We've already told you that of the 800 planets that exist outside of our solar system, three of them -- known as "Super Earths" -- are likely habitable or "alien" planets. We also told you that Albert Einstein's hyper-confusing and yet oh-so-simple Theory of Relativity has passed some rather rigorous tests in the practical world as of late.
Now it seems both of these stories have been brought together in a randy display of the brand of nuclear fusion that Einstein himself wouldn't have been able to figure out: A new alien planet has been discovered, thanks to Einstein's Special Theory of Relativity.
That's right: Nearly six decades after his death, Einstein is still working it. This marks the first time in scientific history that an alien planet was discovered by use of the practical applications of the Special Theory of Relativity.
Not surprisingly nicknamed "Einstein's planet" by the astronomers who found it, the new alien planet's actual name is Kepler-76b and is said to be twice as heavy as Jupiter, according to Space.com. Kepler-76b, or Einstein's planet, is also 25 percent larger than Jupiter, which happens to be the largest planet in our own solar system.
Because of its dwarfing Jupiter, Kepler-76b is classified as a "hot Jupiter," which is in fact a class all of its own. It resides in the constellation Cygnus, some 2,000 light years away, in which Kepler-76b orbits its star.
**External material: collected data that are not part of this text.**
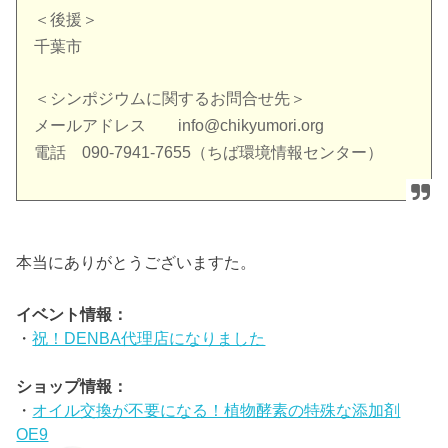
＜後援＞
千葉市
＜シンポジウムに関するお問合せ先＞
メールアドレス
info@chikyumori.org
電話 090-7941-7655（ちば環境情報センター）
本当にありがとうございますた。
イベント情報：
・
祝！DENBA代理店になりました
ショップ情報：
・
オイル交換が不要になる！植物酵素の特殊な添加剤
OE9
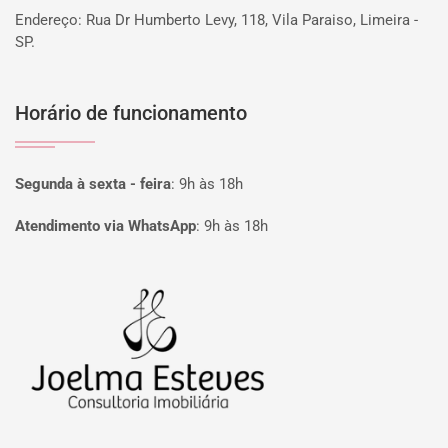
Endereço: Rua Dr Humberto Levy, 118, Vila Paraiso, Limeira -
SP.
Horário de funcionamento
Segunda à sexta - feira
:
9h às 18h
Atendimento via WhatsApp
:
9h às 18h
Página inicial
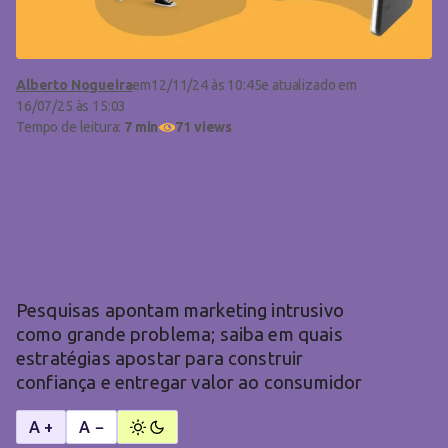
Alberto Nogueira
em
12/11/24 às 10:45
e atualizado em
16/07/25 às 15:03
Tempo de leitura:
7 min
71 views
Como chamar a atenção
de um público cansado
de tanta publicidade?
Pesquisas apontam marketing intrusivo
como grande problema; saiba em quais
estratégias apostar para construir
confiança e entregar valor ao consumidor
A +
A −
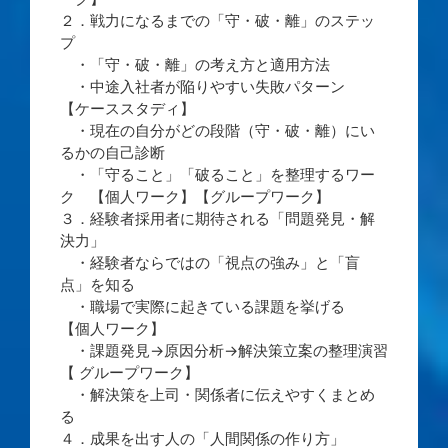
２．戦力になるまでの「守・破・離」のステッ
プ
・「守・破・離」の考え方と適用方法
・中途入社者が陥りやすい失敗パターン
【ケーススタディ】
・現在の自分がどの段階（守・破・離）にい
るかの自己診断
・「守ること」「破ること」を整理するワー
ク 【個人ワーク】【グループワーク】
３．経験者採用者に期待される「問題発見・解
決力」
・経験者ならではの「視点の強み」と「盲
点」を知る
・職場で実際に起きている課題を挙げる
【個人ワーク】
・課題発見→原因分析→解決策立案の整理演習
【 グループワーク】
・解決策を上司・関係者に伝えやすくまとめ
る
４．成果を出す人の「人間関係の作り方」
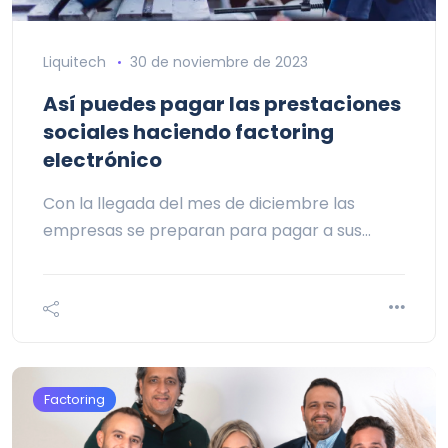
Liquitech
30 de noviembre de 2023
Así puedes pagar las prestaciones
sociales haciendo factoring
electrónico
Con la llegada del mes de diciembre las
empresas se preparan para pagar a sus…
Factoring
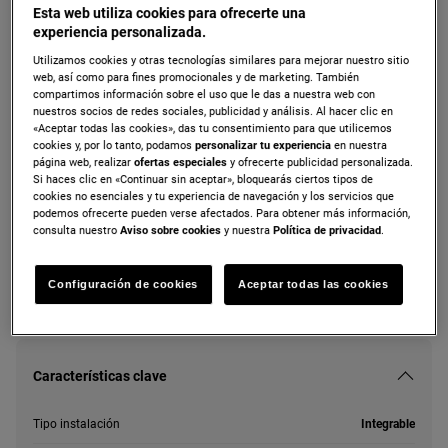
Esta web utiliza cookies para ofrecerte una
ZDLN5531
experiencia personalizada.
Lavavajillas integrable de 60 cm para 13
Utilizamos cookies y otras tecnologías similares para mejorar nuestro sitio
cubiertos
web, así como para fines promocionales y de marketing. También
compartimos información sobre el uso que le das a nuestra web con
nuestros socios de redes sociales, publicidad y análisis. Al hacer clic en
«Aceptar todas las cookies», das tu consentimiento para que utilicemos
Ficha de información del producto
cookies y, por lo tanto, podamos
personalizar tu experiencia
en nuestra
página web, realizar
ofertas especiales
y ofrecerte publicidad personalizada.
Si haces clic en «Continuar sin aceptar», bloquearás ciertos tipos de
cookies no esenciales y tu experiencia de navegación y los servicios que
Tanto las instrucciones de seguridad como las precauciones a
podemos ofrecerte pueden verse afectados. Para obtener más información,
tener en cuenta, descritas según la Norma UE 2023/988, se
consulta nuestro
Aviso sobre cookies
y nuestra
Política de privacidad
.
enumeran en los capítulos I y II del manual de usuario. Para
utilizar su producto con seguridad lea, por favor, el manual de
usuario en su totalidad.
Configuración de cookies
Aceptar todas las cookies
Características clave
Tipo instalación
Integrable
"Subtle effects" of Einstein's Special Theory of Relativity were employed in the discovering of Kepler-76b, including what is known as "beaming," which "occurs when light from the parent star brightens as its planet tugs it a nudge closer to Earth, and dims as the planet pulls it away. Relativistic effects cause light particles, called photons, to pile up and become focused in the direction of the star's motion," according to Space.com.
Other aspects of Einstein's Special Theory that were utilized in the discovery of the alien planet include the likes of determinations made from the realization that "gravitational tides from the orbiting planet caused its star to stretch slightly into a football shape, causing it to appear brighter when its wider side faces us, revealing more surface area. Finally, the planet itself reflects a small amount of starlight, which also contributed to its discovery."
NASA's Kepler spacecraft is designed to search for alien planets such as Kepler-76b via the "transit method" of seeking out stars that dim periodically when planets pass in front of them. It was the detailed information from the spacecraft that led the astronomers to discover Einstein's planet.
"This was only possible because of the exquisite data NASA is collecting with the Kepler spacecraft," Study Leader Simchon Faigler of Tel Aviv University said, according to Space.com.
Another technique for planet-finding is the "wobble method" in which "slight signs of movement in stars' radial velocities caused by tugging planets" are sought out. The researchers said the new Einstein method for seeking out planets is really only applicable to larger planets, and that it is not nearly as helpful in seeking out Earth-sized planets.
"Each planet-hunting technique has its strengths and weaknesses. And each novel technique we add to the arsenal allows us to probe planets in new regimes," Avi Loeb of the Center for Astrophysics, said.
The alien planet's discovery will be detailed in a forthcoming issue of The Astrophysical Journal.